Geachte locoburgemeester, actieve militairen en veteranen met hun thuisfront. Maar ook nabestaanden van families die de Tweede Wereldoorlog hebben meegemaakt tijdens de bezetting van Japan in Azië. Met name in het voormalig Nederlands-Indië, en alle andere aanwezigen. Ik wil mijn dank uitspreken richting de organisatie Stichting Veteranen Hoogeveen en omstreken en Gemeente Hoogeveen dat ik hier mag staan.
(DE SPEECH VAN SARAH DE LIMA IS GESPITS OP DE ERVARINGEN VAN HAAR FAMILIE IN DE PERIODE VAN DE JAPANSE BEZETTING DESTIJDS)
Mijn naam is Sarah de Lima ik kom uit Hoogeveen, en sta ook bekend als de vicevoorzitter van de landelijke belangenbehartiger van de KNIL Ambonezen Stichting Maluku4Maluku. Ik ben ook moeder en grootmoeder, en mijn achternaam, de Lima, komt van het eiland Ambon van de plaats Waai. Ik ben ook zelf kind van een KNIL veteraan, mijn vader was actief na de bezetting van Japan. Maar mijn grootvader Johannes Geli Resiona was voor en tijdens de Tweede Wereldoorlog ook militair bij het Koninklijk Nederlands-Indisch Leger. Mijn opa werd geboren op 8 maart op 1909 te Larantuka Flores op het eiland Timor. Hij heeft alle ellende meegemaakt die onder het Japanse bezetting werd uitgevoerd, met behulp van de Javaanse pemuda’s. Mijn opa Resiona werd in krijgsgevangenschap en voor de capitulatie op 11 oktober 1944 onthoofd door de Japanners in Ambrawa op Java. Hij mocht maar 35 jaar worden. Wij als nabestaanden van veteraan Resiona zijn dan ook heel blij dat vorig jaar zijn naam ook op het monument is bijgeschreven, waar wij nu staan.

-------

» **OPDRACHTEN**:
[1] Neem de toespraak opnieuw over, alles van "Geachte locoburgemeester, actieve" tot en met "JAPANSE BEZETTING DESTIJDS)", en wissel daarbij "locoburgemeester" om voor "burgemeester".
[2] Breid de toespraak over de Japanse bezetting uit door verder te schrijven na de laatste zin.

-------

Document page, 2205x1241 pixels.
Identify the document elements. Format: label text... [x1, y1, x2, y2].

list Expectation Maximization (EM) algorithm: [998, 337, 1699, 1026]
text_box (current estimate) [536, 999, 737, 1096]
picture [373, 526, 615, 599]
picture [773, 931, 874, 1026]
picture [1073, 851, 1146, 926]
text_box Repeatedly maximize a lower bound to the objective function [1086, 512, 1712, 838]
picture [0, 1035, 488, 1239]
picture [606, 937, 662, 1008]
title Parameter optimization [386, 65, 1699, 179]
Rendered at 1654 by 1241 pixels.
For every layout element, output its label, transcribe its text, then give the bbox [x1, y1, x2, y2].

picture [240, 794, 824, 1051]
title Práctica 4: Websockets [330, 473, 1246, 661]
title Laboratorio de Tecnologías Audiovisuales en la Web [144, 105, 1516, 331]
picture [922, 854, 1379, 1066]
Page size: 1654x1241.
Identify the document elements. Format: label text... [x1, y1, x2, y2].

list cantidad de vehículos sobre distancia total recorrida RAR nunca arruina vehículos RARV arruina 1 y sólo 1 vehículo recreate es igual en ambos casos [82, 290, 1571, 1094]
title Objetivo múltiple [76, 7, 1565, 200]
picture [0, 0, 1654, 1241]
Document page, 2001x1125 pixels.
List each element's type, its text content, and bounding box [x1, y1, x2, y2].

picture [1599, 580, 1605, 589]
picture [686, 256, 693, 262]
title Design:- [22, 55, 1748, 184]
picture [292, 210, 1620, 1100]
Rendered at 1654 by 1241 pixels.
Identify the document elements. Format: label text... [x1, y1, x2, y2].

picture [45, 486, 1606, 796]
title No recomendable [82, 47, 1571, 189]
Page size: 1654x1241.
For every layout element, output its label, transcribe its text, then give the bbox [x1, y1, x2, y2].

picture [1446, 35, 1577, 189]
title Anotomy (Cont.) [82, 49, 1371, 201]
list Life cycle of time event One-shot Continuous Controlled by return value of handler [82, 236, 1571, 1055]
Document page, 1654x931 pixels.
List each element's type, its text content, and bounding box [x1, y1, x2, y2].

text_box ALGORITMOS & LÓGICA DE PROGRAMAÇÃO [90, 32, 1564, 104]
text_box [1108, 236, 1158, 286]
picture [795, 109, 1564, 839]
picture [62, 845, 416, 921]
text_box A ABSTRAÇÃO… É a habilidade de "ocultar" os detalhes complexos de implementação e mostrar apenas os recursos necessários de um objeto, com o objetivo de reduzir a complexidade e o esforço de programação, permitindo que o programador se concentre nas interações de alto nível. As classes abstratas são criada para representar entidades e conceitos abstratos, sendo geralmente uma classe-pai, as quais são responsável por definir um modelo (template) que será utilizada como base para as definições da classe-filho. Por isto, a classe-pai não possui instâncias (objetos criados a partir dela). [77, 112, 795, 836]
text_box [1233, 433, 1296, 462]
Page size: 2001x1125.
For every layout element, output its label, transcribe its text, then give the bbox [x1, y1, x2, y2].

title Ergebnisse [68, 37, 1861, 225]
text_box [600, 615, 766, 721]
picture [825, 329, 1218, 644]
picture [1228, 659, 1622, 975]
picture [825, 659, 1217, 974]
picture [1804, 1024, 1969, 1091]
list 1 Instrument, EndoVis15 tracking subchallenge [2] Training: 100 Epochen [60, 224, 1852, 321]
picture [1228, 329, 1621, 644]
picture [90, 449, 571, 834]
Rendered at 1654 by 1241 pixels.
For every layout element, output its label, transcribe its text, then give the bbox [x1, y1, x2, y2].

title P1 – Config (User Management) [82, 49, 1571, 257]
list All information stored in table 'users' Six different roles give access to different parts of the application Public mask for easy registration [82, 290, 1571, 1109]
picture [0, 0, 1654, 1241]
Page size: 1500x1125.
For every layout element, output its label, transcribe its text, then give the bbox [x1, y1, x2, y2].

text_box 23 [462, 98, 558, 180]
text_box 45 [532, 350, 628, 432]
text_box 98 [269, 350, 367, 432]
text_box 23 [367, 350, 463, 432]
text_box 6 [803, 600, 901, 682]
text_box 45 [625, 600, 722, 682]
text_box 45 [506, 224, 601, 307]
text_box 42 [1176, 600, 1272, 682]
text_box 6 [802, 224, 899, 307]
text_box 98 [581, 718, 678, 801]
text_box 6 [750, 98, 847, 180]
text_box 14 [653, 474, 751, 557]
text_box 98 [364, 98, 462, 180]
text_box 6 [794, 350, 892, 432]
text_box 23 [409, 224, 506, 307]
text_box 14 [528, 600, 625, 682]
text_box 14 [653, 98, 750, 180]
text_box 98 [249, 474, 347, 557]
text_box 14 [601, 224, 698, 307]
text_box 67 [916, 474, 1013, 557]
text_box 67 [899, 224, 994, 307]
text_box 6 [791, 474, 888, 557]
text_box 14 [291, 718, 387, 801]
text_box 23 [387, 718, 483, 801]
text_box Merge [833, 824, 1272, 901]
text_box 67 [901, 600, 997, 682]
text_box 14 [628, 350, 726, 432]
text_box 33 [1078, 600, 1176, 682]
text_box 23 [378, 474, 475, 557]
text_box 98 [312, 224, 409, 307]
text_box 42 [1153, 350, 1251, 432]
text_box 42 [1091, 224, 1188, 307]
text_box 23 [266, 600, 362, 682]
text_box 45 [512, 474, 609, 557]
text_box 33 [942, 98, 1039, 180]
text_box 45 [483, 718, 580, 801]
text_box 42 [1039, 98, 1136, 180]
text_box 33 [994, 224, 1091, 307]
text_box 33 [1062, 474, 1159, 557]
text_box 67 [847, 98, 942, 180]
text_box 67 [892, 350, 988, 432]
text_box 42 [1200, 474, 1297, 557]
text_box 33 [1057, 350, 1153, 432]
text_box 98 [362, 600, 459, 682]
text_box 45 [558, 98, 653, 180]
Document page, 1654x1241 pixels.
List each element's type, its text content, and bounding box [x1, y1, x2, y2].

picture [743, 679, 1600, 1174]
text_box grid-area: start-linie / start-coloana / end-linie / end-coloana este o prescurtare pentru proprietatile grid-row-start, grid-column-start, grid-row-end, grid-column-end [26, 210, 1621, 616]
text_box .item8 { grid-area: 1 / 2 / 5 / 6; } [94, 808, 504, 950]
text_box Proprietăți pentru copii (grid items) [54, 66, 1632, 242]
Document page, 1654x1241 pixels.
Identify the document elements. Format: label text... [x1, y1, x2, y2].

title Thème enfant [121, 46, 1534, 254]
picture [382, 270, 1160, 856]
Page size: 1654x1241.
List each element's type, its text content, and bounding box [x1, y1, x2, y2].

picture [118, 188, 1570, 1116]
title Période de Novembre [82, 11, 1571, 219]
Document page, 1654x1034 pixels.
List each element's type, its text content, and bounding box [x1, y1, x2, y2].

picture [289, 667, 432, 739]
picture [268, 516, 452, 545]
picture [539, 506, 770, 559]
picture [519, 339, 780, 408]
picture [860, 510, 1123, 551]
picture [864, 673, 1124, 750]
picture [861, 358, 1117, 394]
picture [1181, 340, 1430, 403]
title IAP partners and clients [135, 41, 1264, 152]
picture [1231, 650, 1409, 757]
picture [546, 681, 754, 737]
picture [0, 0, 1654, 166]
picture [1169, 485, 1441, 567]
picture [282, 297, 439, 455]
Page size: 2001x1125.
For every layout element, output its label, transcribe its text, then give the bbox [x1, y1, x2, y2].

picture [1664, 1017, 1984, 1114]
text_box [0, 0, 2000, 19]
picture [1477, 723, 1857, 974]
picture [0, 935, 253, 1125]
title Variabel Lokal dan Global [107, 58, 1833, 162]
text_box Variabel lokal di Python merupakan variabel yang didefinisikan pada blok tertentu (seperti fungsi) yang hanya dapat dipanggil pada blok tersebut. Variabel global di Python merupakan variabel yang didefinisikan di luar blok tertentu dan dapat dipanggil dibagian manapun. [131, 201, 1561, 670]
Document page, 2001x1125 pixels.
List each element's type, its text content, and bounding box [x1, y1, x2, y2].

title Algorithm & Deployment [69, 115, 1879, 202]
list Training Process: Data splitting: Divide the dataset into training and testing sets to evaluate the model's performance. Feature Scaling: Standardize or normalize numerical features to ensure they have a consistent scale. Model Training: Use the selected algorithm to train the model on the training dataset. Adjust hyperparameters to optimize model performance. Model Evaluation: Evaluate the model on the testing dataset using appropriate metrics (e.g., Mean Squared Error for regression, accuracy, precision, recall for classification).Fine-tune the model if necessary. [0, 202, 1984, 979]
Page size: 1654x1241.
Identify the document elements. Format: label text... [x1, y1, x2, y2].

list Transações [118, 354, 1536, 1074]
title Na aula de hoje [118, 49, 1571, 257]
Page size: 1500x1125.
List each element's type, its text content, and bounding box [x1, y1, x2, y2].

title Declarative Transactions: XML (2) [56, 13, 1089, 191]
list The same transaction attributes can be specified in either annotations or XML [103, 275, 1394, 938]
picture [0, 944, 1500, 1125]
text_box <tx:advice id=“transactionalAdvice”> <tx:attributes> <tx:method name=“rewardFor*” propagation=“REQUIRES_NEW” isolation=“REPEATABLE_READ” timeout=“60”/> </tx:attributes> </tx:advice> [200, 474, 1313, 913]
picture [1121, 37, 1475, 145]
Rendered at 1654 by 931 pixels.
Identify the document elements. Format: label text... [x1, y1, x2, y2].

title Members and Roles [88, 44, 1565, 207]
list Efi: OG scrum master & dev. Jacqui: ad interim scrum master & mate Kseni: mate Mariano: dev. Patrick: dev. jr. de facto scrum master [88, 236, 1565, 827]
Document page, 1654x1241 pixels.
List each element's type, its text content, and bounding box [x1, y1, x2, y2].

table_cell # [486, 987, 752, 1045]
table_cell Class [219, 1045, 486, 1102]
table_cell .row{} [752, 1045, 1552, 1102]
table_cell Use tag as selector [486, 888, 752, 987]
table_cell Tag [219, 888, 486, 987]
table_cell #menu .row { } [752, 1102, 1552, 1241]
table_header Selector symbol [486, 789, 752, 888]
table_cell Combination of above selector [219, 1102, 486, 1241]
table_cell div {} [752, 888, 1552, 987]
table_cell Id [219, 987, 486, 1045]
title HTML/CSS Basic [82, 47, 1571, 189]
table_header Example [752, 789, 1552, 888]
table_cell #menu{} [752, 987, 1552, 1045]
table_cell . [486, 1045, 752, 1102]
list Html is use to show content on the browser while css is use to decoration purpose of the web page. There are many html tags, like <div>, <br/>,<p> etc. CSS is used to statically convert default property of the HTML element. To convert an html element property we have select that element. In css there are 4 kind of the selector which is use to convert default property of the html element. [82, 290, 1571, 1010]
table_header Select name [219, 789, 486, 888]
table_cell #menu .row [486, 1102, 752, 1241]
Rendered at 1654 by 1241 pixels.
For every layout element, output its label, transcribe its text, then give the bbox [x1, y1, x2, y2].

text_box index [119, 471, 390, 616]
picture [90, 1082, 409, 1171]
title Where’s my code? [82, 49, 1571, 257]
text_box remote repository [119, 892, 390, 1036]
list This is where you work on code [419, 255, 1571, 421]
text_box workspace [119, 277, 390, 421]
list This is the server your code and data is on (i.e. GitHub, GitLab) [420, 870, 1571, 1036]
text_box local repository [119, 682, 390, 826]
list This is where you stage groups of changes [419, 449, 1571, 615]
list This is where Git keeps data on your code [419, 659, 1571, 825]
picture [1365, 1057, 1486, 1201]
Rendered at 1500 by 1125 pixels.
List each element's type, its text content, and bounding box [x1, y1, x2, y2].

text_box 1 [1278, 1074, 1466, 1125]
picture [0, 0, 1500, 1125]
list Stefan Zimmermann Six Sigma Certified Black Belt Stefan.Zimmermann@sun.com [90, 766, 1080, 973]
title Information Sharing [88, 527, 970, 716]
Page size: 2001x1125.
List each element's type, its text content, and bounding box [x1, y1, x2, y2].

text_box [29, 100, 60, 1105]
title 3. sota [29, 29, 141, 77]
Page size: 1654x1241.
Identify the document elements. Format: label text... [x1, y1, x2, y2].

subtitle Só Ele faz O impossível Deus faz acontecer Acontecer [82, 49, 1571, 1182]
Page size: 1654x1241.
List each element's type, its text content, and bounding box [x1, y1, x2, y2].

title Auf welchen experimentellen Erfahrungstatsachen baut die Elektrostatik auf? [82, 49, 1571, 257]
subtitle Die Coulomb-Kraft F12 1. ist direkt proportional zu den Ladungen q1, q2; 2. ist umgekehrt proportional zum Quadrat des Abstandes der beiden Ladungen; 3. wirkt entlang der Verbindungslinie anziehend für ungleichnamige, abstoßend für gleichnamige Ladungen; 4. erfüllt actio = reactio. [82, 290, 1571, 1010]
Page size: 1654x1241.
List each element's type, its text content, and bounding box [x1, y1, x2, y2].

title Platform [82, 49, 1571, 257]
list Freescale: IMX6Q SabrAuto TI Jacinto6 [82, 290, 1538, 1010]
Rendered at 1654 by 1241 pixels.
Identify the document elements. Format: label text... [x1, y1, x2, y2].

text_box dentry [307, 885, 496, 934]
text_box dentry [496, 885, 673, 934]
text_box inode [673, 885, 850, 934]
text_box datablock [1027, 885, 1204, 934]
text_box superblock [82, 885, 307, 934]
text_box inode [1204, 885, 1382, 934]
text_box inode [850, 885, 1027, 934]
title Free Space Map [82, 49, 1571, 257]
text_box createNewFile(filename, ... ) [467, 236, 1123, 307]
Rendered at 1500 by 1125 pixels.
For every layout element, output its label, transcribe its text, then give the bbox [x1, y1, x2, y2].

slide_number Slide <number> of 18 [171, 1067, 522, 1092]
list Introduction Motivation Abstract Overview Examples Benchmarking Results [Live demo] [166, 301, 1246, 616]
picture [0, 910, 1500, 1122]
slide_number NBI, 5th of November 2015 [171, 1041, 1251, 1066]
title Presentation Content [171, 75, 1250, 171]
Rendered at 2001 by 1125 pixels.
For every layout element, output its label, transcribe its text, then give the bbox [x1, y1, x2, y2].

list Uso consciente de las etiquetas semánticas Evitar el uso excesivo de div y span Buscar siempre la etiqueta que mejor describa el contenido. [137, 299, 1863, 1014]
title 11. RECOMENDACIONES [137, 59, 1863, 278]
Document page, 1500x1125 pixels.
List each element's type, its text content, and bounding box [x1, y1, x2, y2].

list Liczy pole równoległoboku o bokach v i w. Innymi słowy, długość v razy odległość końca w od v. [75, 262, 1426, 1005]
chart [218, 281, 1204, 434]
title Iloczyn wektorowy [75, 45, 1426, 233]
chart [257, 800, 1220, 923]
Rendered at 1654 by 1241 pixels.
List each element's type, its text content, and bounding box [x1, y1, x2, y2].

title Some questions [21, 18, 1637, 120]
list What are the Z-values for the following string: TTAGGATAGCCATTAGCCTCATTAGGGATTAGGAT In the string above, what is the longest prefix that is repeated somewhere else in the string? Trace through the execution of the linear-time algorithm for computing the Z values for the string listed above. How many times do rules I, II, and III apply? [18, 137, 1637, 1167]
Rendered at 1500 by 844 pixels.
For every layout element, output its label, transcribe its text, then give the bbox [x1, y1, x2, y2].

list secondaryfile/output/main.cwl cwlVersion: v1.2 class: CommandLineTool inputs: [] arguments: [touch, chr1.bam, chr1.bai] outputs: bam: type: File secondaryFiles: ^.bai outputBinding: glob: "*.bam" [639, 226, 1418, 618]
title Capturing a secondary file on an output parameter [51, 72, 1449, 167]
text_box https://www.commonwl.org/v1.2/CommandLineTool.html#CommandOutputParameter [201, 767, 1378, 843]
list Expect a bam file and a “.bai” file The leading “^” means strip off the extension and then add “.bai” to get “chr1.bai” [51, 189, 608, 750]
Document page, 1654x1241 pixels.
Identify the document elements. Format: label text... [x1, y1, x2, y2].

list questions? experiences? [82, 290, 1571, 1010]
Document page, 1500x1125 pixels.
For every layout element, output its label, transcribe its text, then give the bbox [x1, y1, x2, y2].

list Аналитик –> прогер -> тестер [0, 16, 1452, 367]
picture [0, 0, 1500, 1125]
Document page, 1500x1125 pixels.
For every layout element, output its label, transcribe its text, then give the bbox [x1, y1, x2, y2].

-------

» **ANTWOORDEN**:
[1]
Geachte burgemeester, actieve militairen en veteranen met hun thuisfront. Maar ook nabestaanden van families die de Tweede Wereldoorlog hebben meegemaakt tijdens de bezetting van Japan in Azië. Met name in het voormalig Nederlands-Indië, en alle andere aanwezigen. Ik wil mijn dank uitspreken richting de organisatie Stichting Veteranen Hoogeveen en omstreken en Gemeente Hoogeveen dat ik hier mag staan.
(DE SPEECH VAN SARAH DE LIMA IS GESPITS OP DE ERVARINGEN VAN HAAR FAMILIE IN DE PERIODE VAN DE JAPANSE BEZETTING DESTIJDS)

[2]
De Japanse bezetting in het voormalig Nederlands-Indië mag nooit vergeten worden, ten eerste men zou dan niet recht doen aan alle militairen en vooral Molukse verzetshelden die weigerden de strijdbijl neer te leggen. Maar ten tweede we mogen ook nooit vergeten, hoeveel slachtoffers zijn gevallen. Vooral in de Japanse strafkampen zoals Birma. Wanneer men beseft dat er nu in het jaar afgerond twee miljoen Nederlanders banden hebben met het voormalig Nederlands-Indië. Is deze herdenking net zo belangrijk als de Nationale Dodenherdenking 4 mei in Amsterdam, waar ik in het jaar 2018 ook als genodigde bij alle plechtigheden aanwezig mocht zijn.
Dat was een hele eer, maar dat ik hier ook mag staan vind ik een net zo grote eer. Omdat ik mijn vader en grootvader als KNIL Ambonezen oftewel veteranen mag herdenken in een speech in mijn eigen mooie gemeente Hoogeveen. Jammer genoeg moesten wij begin dit jaar afscheid nemen van KNIL Ambonees veteraan bapa Anies Eiromkui. Zijn kinderen leggen een krans voor alle KNIL Ambonezen – veteranen en hun partners namens onze Molukse samenleving. Gelukkig heeft veteraan Eiromkui ook militaire elementen gehad tijdens zijn afscheid. Dit allemaal dankzij onze frontman van Maluku4Maluku, tevens veteraan Leo Reawaruw.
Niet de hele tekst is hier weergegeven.